> [Information supplied]:
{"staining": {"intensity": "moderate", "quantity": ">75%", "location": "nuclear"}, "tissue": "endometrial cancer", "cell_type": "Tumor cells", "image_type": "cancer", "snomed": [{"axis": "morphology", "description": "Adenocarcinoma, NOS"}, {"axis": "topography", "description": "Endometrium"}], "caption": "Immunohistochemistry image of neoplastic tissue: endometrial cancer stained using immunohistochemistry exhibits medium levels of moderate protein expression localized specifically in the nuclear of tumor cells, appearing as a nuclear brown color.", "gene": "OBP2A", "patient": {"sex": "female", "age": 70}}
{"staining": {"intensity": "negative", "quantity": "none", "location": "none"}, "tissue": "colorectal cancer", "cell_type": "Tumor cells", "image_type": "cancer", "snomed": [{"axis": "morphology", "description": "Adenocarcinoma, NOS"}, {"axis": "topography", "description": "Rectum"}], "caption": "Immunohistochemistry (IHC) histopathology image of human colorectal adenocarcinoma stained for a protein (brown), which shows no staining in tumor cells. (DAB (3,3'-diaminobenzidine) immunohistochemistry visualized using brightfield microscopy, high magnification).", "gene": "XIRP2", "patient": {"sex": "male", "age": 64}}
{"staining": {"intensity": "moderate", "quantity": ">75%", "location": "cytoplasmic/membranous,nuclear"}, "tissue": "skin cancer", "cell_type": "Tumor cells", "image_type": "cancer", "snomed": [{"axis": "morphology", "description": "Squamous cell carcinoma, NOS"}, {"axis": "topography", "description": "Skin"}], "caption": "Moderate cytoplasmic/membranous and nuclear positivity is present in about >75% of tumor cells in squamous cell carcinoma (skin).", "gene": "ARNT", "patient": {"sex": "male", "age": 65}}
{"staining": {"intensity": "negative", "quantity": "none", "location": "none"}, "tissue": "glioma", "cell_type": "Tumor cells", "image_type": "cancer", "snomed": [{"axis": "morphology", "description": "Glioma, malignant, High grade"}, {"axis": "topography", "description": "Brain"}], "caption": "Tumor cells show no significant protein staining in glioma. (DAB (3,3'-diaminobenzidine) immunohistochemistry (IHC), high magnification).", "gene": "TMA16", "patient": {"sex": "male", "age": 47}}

> [Your goal]: Reply with one number only: how many lines of the listing hold "stained"?

> [Written solution]: 2